[[ Material for this exercise, beginning ]]
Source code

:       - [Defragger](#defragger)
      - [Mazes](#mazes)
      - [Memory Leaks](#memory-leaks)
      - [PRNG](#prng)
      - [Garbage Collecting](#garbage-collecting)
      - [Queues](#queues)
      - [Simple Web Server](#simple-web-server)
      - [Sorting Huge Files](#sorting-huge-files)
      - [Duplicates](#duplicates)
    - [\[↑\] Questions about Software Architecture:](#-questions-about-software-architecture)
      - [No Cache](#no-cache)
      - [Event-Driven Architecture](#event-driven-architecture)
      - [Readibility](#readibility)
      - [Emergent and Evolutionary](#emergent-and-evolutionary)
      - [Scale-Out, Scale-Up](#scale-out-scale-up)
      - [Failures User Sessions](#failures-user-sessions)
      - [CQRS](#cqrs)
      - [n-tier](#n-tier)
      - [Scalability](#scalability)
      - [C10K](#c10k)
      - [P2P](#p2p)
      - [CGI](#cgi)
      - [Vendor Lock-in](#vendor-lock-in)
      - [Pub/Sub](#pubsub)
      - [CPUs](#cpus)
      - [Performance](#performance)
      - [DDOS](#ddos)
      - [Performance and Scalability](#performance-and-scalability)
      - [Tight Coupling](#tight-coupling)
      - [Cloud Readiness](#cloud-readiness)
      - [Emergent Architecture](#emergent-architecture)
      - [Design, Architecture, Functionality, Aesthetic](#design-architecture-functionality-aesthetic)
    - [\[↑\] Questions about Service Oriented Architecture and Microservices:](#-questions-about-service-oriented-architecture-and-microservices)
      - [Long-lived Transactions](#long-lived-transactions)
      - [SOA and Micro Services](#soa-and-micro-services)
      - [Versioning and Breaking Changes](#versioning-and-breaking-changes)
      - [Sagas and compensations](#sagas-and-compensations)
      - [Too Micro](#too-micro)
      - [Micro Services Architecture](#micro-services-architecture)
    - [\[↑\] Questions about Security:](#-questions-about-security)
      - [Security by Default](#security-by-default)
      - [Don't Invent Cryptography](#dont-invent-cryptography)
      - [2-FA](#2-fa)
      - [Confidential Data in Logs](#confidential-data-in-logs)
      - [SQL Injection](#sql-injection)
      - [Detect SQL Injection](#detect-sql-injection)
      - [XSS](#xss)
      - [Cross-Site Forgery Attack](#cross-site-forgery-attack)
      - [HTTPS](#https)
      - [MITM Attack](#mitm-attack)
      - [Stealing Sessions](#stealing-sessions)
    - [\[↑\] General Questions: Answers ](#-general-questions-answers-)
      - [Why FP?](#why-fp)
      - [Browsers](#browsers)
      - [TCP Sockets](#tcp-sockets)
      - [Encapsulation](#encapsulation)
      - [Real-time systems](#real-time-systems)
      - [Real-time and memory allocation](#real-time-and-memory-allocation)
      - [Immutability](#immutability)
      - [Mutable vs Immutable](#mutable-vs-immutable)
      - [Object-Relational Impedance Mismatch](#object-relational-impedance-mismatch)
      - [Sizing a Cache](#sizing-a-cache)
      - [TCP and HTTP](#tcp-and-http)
[[ Material for this exercise, end ]]
### Work order
Bring together each line above where the string "memory" turns up.

### Reply to the task
      - [Memory Leaks](#memory-leaks)
      - [Real-time and memory allocation](#real-time-and-memory-allocation)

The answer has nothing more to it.